Insurers should stick to letters of agreement with brokers

By Canadian Underwriter | October 31, 2007 | Last updated on October 1, 2024
1 min read

Insurance companies that are lax about following the letter of their agreements with brokers may find themselves sharing responsibility — and liability — with brokers in E&O claims, an audience attending an Insurance Brokers Association of Ontario (IBAO) education panel heard.

This may even be true even in seemingly open-and-shut E&O cases illustrating broker negligence. Insurers need to be careful they aren’t creating expectations among brokers when they try to help brokers out in certain situations that may technically fall outside the insurer-broker agreement.
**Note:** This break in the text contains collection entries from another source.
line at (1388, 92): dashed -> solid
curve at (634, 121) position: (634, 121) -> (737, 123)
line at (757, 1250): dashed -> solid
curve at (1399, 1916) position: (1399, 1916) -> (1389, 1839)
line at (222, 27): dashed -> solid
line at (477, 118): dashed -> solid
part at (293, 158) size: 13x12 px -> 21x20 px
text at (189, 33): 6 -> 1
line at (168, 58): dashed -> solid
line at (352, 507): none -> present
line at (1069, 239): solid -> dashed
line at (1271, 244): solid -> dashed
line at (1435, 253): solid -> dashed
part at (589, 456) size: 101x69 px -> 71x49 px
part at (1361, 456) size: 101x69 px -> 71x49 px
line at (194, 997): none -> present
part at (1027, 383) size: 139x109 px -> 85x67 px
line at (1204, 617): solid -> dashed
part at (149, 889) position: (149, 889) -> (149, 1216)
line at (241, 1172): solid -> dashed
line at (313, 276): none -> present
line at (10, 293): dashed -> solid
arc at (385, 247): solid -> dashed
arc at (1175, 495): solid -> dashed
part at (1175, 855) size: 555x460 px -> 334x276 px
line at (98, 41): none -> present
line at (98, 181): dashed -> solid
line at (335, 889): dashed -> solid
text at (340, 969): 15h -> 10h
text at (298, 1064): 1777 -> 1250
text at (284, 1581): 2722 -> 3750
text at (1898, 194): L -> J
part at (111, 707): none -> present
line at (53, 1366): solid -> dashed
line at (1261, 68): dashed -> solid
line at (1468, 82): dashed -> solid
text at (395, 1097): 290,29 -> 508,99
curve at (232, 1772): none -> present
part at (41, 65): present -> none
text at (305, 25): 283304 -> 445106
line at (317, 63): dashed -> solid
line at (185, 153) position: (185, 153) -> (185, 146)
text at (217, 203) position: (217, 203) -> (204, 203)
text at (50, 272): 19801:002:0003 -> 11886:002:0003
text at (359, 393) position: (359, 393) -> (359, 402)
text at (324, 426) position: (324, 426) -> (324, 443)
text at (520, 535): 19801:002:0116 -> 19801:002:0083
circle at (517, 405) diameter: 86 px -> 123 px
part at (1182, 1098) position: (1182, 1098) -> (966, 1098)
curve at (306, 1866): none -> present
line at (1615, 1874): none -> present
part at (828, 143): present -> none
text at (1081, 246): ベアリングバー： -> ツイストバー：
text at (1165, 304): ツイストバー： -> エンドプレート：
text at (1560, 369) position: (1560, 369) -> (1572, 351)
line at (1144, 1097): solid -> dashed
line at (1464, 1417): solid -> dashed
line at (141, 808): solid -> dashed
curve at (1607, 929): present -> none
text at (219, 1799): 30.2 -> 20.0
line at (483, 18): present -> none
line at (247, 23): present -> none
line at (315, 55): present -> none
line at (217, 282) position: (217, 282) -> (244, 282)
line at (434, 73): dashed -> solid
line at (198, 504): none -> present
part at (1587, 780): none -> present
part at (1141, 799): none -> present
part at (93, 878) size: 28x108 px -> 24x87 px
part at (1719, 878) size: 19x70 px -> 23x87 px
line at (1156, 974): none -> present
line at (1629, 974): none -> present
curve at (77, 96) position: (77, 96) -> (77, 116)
For example, insurers might help brokers out by ‘backdating’ insurance coverage, thus seemingly providing “seamless’ policy coverage back to the point when the policy had expired. Or insurers might allow brokers to bind coverage that technically falls outside limits defined in the insurer-broker agreement.

These practices on the part of the insurer may be contrary to the agreement between the broker and the insurer. By allowing this to happen, noted Jeff Bear, the CEO of the Ontario brokers’ regulatory body RIBO, insurers are creating a reasonable expectation among brokers and clients that a claim will be covered even in circumstances when the insurer never:

* knew about the request for coverage;

* sent out documents confirming the coverage; and

* collected premiums from the brokers or the brokers’ clients for the coverage.